Über die Öffnung des Parks im Innenhof wird derzeit im Bezirk viel diskutiert. Der bietet immerhin 6.000 Quadratmeter Platz. Die Josefstadt ist in Wien Spitzenreiterin bei der Bodenversiegelung, Öffentlicher Grünraum ist hier Mangelware. Die Bezirkspolitik fordert die Öffnung des Innenhofs schon seit einigen Jahren. Auch die Hauptmieterin im Palais – die Belco Palaisvermietungs GmbH – kann dem einiges abgewinnen. Allerdings soll die Stadt für eventuell durch Parkbesucher_innen verursachte Schäden geradestehen. Und an manchen Tagen will die Belco den Park für sich alleine haben, um Events dort abhalten zu können.

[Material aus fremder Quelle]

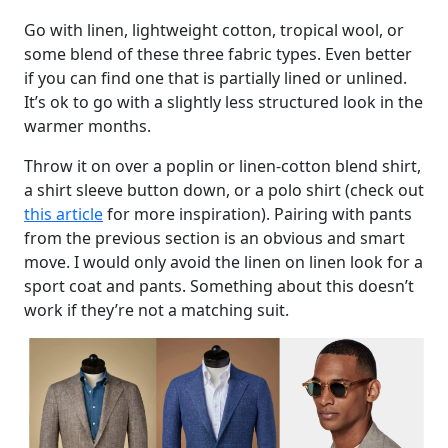
Go with linen, lightweight cotton, tropical wool, or
some blend of these three fabric types. Even better
if you can find one that is partially lined or unlined.
It’s ok to go with a slightly less structured look in the
warmer months.
Throw it on over a poplin or linen-cotton blend shirt,
a shirt sleeve button down, or a polo shirt (check out
this article
for more inspiration). Pairing with pants
from the previous section is an obvious and smart
move. I would only avoid the linen on linen look for a
sport coat and pants. Something about this doesn’t
work if they’re not a matching suit.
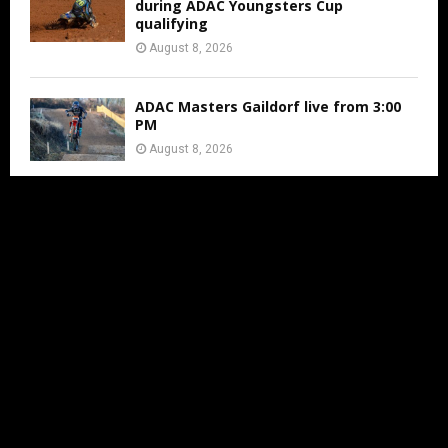
during ADAC Youngsters Cup
qualifying
August 8, 2026
ADAC Masters Gaildorf live from 3:00
PM
August 8, 2026
Jens Walvoort’s Season Ends Early Due
to New Thumb Injury
August 7, 2026
IN LESS THAN 2 MONTHS THE MXON
WILL BE AT ERNEE
August 7, 2026
FIM WORLD SUPERCROSS
CHAMPIONSHIP ARRIVES IN CALGARY AS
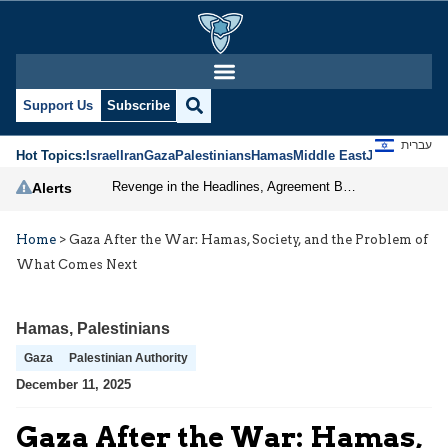
Support Us
Subscribe
עברית
Hot Topics:
Israel
Iran
Gaza
Palestinians
Hamas
Middle East
Jews
Jerusal
Revenge in the Headlines, Agreement Behind Closed Doors: Iran Moves Closer to Reopening Hormuz
Alerts
Home
>
Gaza After the War: Hamas, Society, and the Problem of
What Comes Next
Hamas
,
Palestinians
Gaza
Palestinian Authority
December 11, 2025
Gaza After the War: Hamas,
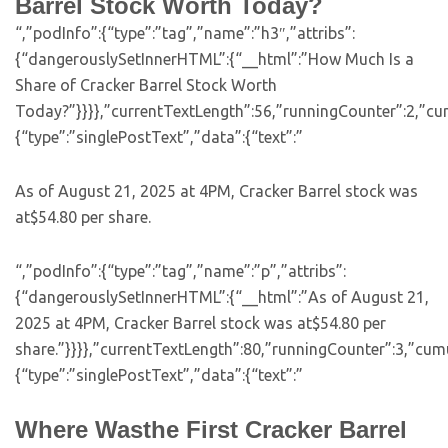
Barrel Stock Worth Today?
“,”podInfo”:{“type”:”tag”,”name”:”h3″,”attribs”:
{“dangerouslySetInnerHTML”:{“__html”:”How Much Is a
Share of Cracker Barrel Stock Worth
Today?”}}}},”currentTextLength”:56,”runningCounter”:2,”cu
{“type”:”singlePostText”,”data”:{“text”:”
As of August 21, 2025 at 4PM, Cracker Barrel stock was
at$54.80 per share.
“,”podInfo”:{“type”:”tag”,”name”:”p”,”attribs”:
{“dangerouslySetInnerHTML”:{“__html”:”As of August 21,
2025 at 4PM, Cracker Barrel stock was at$54.80 per
share.”}}}},”currentTextLength”:80,”runningCounter”:3,”cu
{“type”:”singlePostText”,”data”:{“text”:”
Where Wasthe First Cracker Barrel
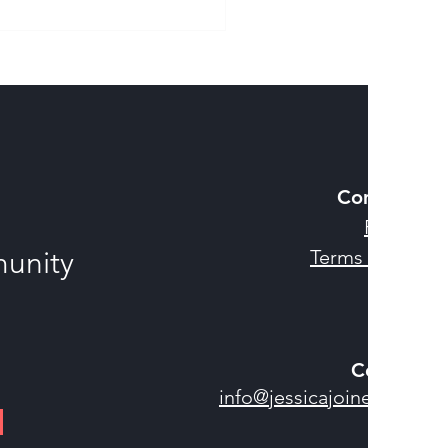
sing a Life Without
t
Company
Privacy
munity
Terms of U
se
Contact
info@jessicajoines.com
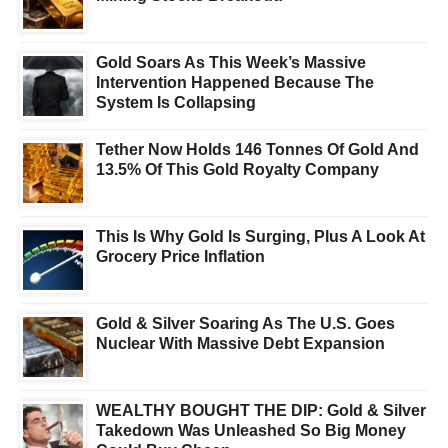
Gold Soars As This Week’s Massive
Intervention Happened Because The
System Is Collapsing
Tether Now Holds 146 Tonnes Of Gold And
13.5% Of This Gold Royalty Company
This Is Why Gold Is Surging, Plus A Look At
Grocery Price Inflation
Gold & Silver Soaring As The U.S. Goes
Nuclear With Massive Debt Expansion
WEALTHY BOUGHT THE DIP: Gold & Silver
Takedown Was Unleashed So Big Money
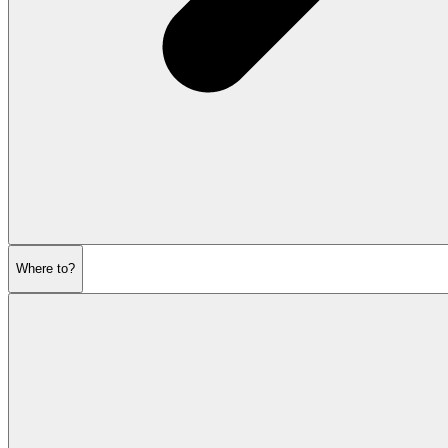
Where to?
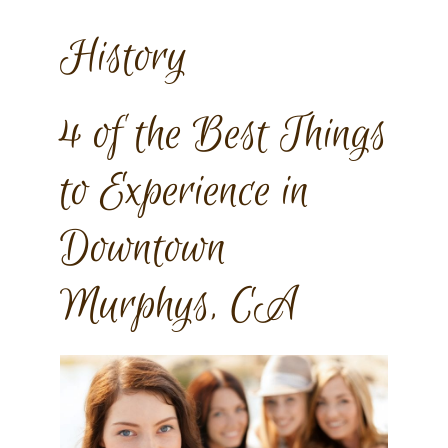
History
4 of the Best Things
to Experience in
Downtown
Murphys, CA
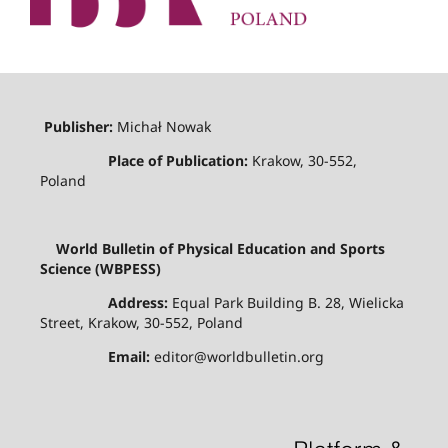
Publisher:
Michał Nowak
Place of Publication:
Krakow, 30-552,
Poland
World Bulletin of Physical Education and Sports
Science (WBPESS)
Address:
Equal Park Building B. 28, Wielicka
Street, Krakow, 30-552, Poland
Email:
editor@worldbulletin.org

Da könnte man sich fast einig werden, wenn, ja wenn, die Eigentumsverhältnisse endlich geklärt wären. Die sind wechselhaft und mit diversen Wirrungen gespickt. 1953 erwarb jedenfalls der Eigentümer des Unternehmens Arabia Kaffee, Alfred Weiß, das Gebäude. Er eröffnete dort unter anderem einen Kaffeehausbetrieb mit 600 Sitzplätzen. Nach seinem Tod verkauften dessen Erbinnen zunächst das Unternehmen an Julius Meinl und später, im Jahr 1987, das Palais an die General Partners AG. 2006 ging das Haus an einen ausländischen Privatmann. Der verkaufte im Jahr 2008 an die Auersperg Real Estate GmbH. Der damals vom Verkäufer vorgeschlagene Richtwert betrug 33 Millionen Euro.
Von der Josefstadt nach Liechtenstein.
Im Jahr 2012 geriet die Auersperg Real Estate in schwieriges Fahrwasser. Am 24. März berichtete der Kurier, dass die GmbH einen Kredit in Höhe von 1,5 Millionen Euro nicht an die Bank Austria zurückzahlen konnte. Das Palais Auersperg wurde unter Zwangsverwaltung gestellt. Der Kurier bemühte sich damals, die Gesellschafter der GmbH ausfindig zu machen, und stieß auf «zwei Firmen mit Sitz in Liechtenstein». Geschäftsführer sei «ein Holländer». Die Recherche war wohl schwierig: «Er (der Geschäftsführer) war für den Kurier nicht erreichbar. Auch im Firmenbüro im 4. Bezirk hebt niemand ab.»
In den folgenden Jahren spitzte sich die Lage weiter zu. Ende 2020 wurde das Konkursverfahren über die Auersperg Real Estate eröffnet. Laut Kreditschutzverband gibt es nicht weniger als 16 Gläubiger_innen mit Forderungen in Höhe von 45 Millionen Euro. Der Insolvenzverwalter hat davon knapp 16 Millionen Euro anerkannt. Der Löwenanteil dürfte der Bank Austria gehören – laut Kurier vom 2. März 2021 beansprucht sie Schulden in Höhe von 15,8 Millionen Euro. Gegen die Geschäftsführer der Auersperg Real Estate soll ein Verfahren bei der Wirtschafts- und Korruptionsstaatsanwaltschaft anhängig sein.
Öffentlicher Bedarf.
Bleibt die Frage, ob die Stadt das Palais kaufen könnte. Die wartet das geplante Schätzgutachten des Insolvenzverwalters ab, mit dem der aktuelle Wert des Gebäudes ermittelt werden soll. Ist das Haus zu teuer, wird nicht gekauft. Aber wie wäre es mit Enteignung? Allein wegen der Grünfläche besteht durchaus öffentlicher Eigenbedarf. Dann wäre auch mit dem Dauer-Monopoly Schluss.